Suddenly, the music stopped, and all fell quiet. The kids gathered around the table in the middle. Mansi noticed a girl in a purple dress with a tiara adorning her forehead. A lovely lady in a red flowy gown stood by her side, prodding her on. Tarun’s eyes were fixed on the large brown cake with white topping; he started drooling. The kids started singing in unison “Happy Birthday to you, Sayli…”. The little lady blew out the tiny candles on the cake and started cutting the cake, her Mom lending a helping hand.

Mansi was awe-struck. She remembered the stories that her mother had told her, about fairies in heaven. It was the first time she had seen them, little fairies and big ones too. Was it possible to see them if one was alive? She pinched herself to make sure that she was not dead. Suddenly, she felt gruff hands pull her up. She looked around for Tarun. He too was dangling in mid-air. This time, Ramlal carried them, whining and wailing, all the way to their home. He rudely dropped them on the floor, with a stern warning that next time, they would be caned.

That night, Mansi dreamt that she was a fairy named Sayli, dressed in an exquisite purple dress, with a tiara adorning her forehead.

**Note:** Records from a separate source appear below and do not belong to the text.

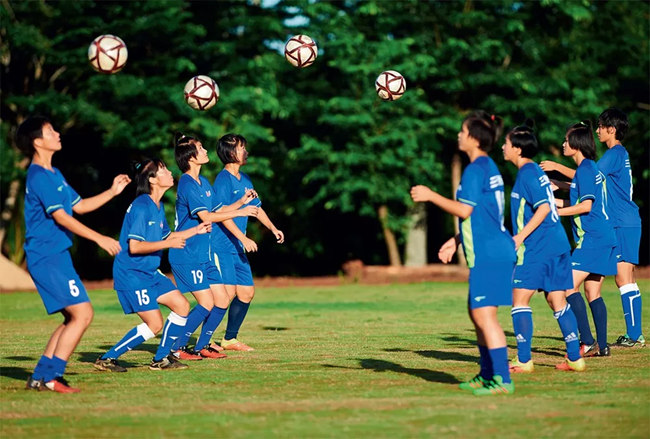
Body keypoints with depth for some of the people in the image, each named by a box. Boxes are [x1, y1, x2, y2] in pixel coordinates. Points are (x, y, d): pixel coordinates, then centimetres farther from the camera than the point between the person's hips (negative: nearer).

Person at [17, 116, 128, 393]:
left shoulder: (53, 174, 17)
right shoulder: (39, 176, -14)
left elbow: (78, 206, 25)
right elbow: (61, 217, -20)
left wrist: (113, 191, 18)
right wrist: (99, 238, -22)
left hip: (56, 256, 10)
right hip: (47, 257, -10)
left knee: (73, 318, 11)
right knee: (82, 313, -13)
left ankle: (40, 377, 12)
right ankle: (50, 377, -12)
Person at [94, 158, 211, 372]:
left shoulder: (158, 206, 10)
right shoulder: (141, 207, -19)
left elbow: (165, 236, 26)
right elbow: (134, 246, -25)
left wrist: (195, 230, 21)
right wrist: (169, 244, -23)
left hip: (149, 272, 10)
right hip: (131, 273, -10)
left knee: (182, 306, 7)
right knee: (154, 325, -11)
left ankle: (161, 359, 15)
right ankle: (107, 359, -3)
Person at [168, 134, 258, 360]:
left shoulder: (203, 182, 13)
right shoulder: (187, 184, -16)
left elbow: (216, 211, 22)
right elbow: (206, 217, -22)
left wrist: (240, 202, 10)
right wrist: (240, 212, -17)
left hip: (204, 254, 9)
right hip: (187, 255, -9)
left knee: (222, 301, 5)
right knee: (206, 303, -13)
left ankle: (202, 346, 15)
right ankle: (177, 348, -4)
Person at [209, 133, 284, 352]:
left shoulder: (244, 180, 15)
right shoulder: (223, 179, -13)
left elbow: (256, 206, 28)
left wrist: (272, 228, 19)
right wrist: (244, 238, -24)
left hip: (237, 248, 9)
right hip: (221, 246, -9)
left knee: (246, 291, 8)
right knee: (227, 293, -15)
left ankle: (230, 339, 19)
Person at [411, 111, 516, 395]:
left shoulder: (475, 169, -13)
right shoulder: (489, 167, 17)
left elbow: (465, 210, -18)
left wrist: (430, 195, -10)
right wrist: (456, 241, 24)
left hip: (488, 254, -10)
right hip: (494, 250, 10)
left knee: (484, 315, -10)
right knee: (477, 313, 17)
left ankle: (502, 379, -12)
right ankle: (488, 374, 23)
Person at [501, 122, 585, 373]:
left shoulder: (527, 174, -11)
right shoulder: (536, 171, 17)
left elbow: (543, 208, -20)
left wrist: (520, 237, -20)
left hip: (537, 249, -9)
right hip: (558, 244, 9)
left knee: (520, 299, -4)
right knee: (557, 301, 10)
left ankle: (523, 361, -6)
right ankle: (575, 358, 8)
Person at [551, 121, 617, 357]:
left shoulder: (584, 169, -11)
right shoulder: (592, 168, 17)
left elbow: (586, 205, -17)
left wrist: (555, 211, -11)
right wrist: (555, 200, 25)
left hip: (592, 239, -10)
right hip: (604, 239, 10)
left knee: (569, 286, -10)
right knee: (593, 293, 10)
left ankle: (588, 343, -13)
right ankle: (601, 345, 8)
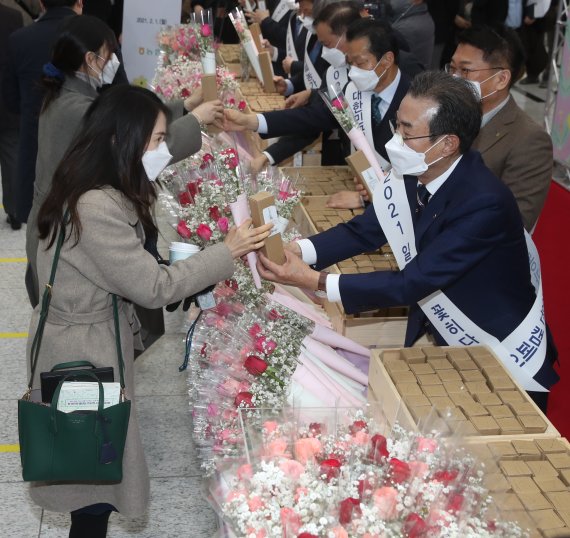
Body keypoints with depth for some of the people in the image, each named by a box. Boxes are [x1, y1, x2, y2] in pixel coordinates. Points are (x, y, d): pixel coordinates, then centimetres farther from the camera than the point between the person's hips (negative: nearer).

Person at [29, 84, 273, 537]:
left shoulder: (102, 191, 1)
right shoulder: (96, 208, -31)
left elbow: (133, 270, 2)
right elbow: (152, 287, -25)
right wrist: (227, 253, -18)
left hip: (94, 334, 9)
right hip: (83, 349, -9)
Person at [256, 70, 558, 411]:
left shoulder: (485, 203, -32)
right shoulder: (412, 172, -11)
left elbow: (412, 283, -31)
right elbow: (364, 232, 0)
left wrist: (314, 280, -32)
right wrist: (298, 249, -18)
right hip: (439, 335, 6)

Her mother was seated next to her, dressed in a shiny red saree, with beautiful jewels on her neck and hands. She noticed for the first time that her mother was indeed beautiful. Tarun was dressed in a shiny robe and was munching on a huge chunk of cake. The cake was brown, with a white topping.

A new day dawned. The coldness of the floor woke her up, she had rolled off the mat that she shared with Tarun. He was still asleep, curled up like a tiny wheel. Her Mom was blowing into the wood in the far corner, trying to cook up a broth for the morning meal. Her father was probably at the site already, doubled up under the weight of the bricks and cement on his frail shoulders. Mansi walked out through the makeshift door and sat on the stone at the entrance, rubbing her eyes all the while. Suddenly, she saw a pink and white balloon floating toward her from above. She could not believe her eyes. She ran towards the balloon and latched on to the thread that was dangling below. Running back inside her home, she shouted to her brother,” Tarun, look what I have found”. He struggled to his feet and ran after her.

Hitting the balloon towards Tarun, Mansi squealed in delight. Tarun caught it with his nimble hands and hit it back at Mansi with one hand, clutching at his loose shorts with the other. Mansi’s threadbare dress flayed around her when she jumped up to reach for the balloon.

Their happiness knew no bounds.

-Chitra Nair is an educator, poetess, and author based in Mumbai. She writes on topics that touch her heart.